How governance domains provide business context
Governance domains provide context for your data products, which are combinations of files, tables, reports, and other assets, by defining an overarching category for them. For example, someone who needs supply delivery schedules can limit their search to the Supply Chain ___domain instead of scanning the entire catalog.
Each governance ___domain can define OKRs to describe the business value of its data products and set measurable goals. Domain owners can prioritize data products based on those goals so users understand how data supports organizational strategy.
This structure provides familiar landmarks for business users and lets ___domain owners tailor and scale governance as the data estate grows.

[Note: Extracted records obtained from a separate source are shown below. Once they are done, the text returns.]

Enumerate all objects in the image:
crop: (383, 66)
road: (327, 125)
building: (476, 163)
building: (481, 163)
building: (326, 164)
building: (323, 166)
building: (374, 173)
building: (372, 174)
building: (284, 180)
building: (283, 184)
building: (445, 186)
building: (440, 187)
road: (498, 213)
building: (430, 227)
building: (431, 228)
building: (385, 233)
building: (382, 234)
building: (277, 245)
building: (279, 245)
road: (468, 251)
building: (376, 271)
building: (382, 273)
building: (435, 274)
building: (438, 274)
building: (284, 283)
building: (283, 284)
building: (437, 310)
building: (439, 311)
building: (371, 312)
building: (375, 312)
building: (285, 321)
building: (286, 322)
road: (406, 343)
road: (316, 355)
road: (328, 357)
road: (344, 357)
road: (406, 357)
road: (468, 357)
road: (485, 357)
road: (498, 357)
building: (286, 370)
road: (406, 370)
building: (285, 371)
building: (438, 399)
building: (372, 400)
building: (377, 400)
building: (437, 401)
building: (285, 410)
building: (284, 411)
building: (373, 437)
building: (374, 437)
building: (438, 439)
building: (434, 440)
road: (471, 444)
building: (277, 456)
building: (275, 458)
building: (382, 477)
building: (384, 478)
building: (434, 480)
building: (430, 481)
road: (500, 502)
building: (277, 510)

How governance domains scale data governance
In a flat catalog, governing each asset individually is costly and unsustainable. Governance domains provide boundaries where policies can be applied broadly to data products.
The key to propagating governance policies is the use of glossary terms. Glossary terms provide business-context labels that improve discovery. Glossary terms are defined within a governance ___domain and can be applied to any data product in that governance ___domain
Data owners and data stewards don't have to traverse an entire data estate to maintain governance. They can apply terms across a governance ___domain they understand and know that when these terms are attached to a data product, the right policies will automatically fall into place. As an example: In the Human Resources governance ___domain, the "Feedback Results" term denotes returned company-wide feedback queries that are considered sensitive. A designated review team evaluates access requests. A data access policy on the Feedback Results term is applied automatically to any data product labeled with that term when users request access.
Governance ___domain owners and data stewards define policies once and rely on terms to propagate those practices across the data estate, ensuring consistent enforcement even as new assets are added.
Governance domains use existing business context to make data more discoverable and consistently governed as it grows.